**EXERCISE INSTRUCTIONS**
Nothing but the lines below between the line holding "potted plant: present [1134,372,1230,505]" and the line holding "bottle: none [564,345,594,388]", inclusive, should appear in the answer, each set down exactly.

**Stored data entries**
──────────

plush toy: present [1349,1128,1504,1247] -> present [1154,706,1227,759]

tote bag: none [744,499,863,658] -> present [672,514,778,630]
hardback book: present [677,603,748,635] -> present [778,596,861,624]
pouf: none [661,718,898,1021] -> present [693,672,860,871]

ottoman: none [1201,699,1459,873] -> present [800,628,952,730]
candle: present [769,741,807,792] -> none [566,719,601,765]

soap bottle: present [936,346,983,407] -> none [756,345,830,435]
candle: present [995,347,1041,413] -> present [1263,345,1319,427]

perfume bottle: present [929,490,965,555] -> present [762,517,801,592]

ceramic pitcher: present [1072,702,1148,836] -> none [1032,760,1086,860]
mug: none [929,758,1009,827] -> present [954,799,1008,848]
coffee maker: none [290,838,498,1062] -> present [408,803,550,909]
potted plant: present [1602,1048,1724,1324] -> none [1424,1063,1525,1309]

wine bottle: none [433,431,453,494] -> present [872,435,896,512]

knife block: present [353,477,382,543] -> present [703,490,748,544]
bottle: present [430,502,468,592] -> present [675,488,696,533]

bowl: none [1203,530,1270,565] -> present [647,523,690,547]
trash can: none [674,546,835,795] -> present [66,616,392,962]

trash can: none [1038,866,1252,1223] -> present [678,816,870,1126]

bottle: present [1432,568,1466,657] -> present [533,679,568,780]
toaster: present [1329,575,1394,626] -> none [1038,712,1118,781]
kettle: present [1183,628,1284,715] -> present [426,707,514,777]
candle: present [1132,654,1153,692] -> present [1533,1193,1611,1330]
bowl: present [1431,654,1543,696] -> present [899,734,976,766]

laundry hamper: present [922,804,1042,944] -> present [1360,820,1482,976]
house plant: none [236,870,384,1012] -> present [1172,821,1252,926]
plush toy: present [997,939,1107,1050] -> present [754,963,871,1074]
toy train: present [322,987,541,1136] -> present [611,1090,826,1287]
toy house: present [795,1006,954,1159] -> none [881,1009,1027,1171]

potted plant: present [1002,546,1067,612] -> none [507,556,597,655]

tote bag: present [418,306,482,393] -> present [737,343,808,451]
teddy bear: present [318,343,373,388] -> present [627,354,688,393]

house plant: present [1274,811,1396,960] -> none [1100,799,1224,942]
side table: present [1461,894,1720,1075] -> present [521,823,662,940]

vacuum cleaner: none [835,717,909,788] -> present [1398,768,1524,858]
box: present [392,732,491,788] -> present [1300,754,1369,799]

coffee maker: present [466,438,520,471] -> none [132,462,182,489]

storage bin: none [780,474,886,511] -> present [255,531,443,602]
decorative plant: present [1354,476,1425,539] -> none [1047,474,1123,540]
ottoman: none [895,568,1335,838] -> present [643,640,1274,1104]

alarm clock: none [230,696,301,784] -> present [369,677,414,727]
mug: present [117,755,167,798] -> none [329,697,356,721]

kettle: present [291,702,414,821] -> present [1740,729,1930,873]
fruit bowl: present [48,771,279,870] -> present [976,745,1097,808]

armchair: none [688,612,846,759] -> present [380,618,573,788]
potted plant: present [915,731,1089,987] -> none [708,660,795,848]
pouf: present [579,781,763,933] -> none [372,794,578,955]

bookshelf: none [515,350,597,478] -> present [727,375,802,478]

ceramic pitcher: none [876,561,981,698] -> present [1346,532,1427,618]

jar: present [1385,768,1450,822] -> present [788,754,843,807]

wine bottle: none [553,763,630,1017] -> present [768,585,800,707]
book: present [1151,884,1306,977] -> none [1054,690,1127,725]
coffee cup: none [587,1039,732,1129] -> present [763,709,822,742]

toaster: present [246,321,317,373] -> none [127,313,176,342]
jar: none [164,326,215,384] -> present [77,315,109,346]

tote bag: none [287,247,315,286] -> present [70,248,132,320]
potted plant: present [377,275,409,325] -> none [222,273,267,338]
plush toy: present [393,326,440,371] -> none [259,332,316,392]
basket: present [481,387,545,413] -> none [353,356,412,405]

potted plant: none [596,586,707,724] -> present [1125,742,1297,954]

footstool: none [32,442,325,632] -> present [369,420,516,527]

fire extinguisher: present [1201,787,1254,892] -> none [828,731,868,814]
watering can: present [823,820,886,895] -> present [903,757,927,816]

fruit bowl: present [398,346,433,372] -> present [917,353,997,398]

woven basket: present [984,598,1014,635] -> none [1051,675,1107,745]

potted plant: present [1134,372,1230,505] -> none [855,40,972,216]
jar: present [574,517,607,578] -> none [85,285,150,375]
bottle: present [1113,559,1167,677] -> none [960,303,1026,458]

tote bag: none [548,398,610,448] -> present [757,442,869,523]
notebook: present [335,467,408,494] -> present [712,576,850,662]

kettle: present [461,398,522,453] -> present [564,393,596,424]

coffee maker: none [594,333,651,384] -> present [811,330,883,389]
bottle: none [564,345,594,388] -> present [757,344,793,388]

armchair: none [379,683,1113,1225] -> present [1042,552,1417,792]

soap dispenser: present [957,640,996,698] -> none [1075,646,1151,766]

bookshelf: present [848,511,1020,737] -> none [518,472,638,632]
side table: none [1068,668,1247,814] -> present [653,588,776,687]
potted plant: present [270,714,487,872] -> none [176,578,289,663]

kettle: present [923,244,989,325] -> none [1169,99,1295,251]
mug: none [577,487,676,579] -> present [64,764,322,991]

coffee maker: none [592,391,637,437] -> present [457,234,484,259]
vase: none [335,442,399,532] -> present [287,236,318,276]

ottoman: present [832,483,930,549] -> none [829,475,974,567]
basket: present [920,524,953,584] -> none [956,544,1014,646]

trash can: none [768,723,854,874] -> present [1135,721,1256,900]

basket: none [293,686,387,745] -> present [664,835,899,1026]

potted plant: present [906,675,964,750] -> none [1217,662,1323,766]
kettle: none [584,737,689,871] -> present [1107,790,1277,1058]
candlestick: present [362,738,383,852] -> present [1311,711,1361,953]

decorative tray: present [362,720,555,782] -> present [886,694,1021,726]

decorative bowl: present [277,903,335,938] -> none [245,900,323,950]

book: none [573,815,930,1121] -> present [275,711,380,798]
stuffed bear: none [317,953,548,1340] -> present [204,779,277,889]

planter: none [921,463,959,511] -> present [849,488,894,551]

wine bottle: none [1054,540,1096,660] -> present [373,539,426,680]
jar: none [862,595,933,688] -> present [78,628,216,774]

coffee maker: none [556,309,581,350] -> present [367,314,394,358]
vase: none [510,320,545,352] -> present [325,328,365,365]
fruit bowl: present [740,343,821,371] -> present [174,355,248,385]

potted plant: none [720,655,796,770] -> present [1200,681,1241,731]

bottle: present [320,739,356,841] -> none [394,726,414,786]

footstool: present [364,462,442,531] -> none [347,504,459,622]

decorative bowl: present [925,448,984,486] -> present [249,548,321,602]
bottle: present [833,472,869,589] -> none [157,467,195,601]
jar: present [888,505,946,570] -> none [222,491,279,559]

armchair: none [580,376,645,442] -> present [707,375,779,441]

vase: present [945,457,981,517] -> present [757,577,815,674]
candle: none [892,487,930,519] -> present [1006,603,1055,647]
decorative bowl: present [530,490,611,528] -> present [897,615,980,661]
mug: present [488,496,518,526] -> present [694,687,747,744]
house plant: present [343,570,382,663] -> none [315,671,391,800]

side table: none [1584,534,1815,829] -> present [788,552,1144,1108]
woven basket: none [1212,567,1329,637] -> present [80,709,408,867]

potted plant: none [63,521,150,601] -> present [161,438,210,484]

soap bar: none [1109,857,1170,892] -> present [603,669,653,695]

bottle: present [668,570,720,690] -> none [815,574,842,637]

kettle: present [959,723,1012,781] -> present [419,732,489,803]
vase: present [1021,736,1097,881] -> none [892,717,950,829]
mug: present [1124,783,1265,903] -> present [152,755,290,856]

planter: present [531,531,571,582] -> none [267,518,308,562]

──────────

**OUTPUT OF THE TASK**
potted plant: present [1134,372,1230,505] -> none [855,40,972,216]
jar: present [574,517,607,578] -> none [85,285,150,375]
bottle: present [1113,559,1167,677] -> none [960,303,1026,458]

tote bag: none [548,398,610,448] -> present [757,442,869,523]
notebook: present [335,467,408,494] -> present [712,576,850,662]

kettle: present [461,398,522,453] -> present [564,393,596,424]

coffee maker: none [594,333,651,384] -> present [811,330,883,389]
bottle: none [564,345,594,388] -> present [757,344,793,388]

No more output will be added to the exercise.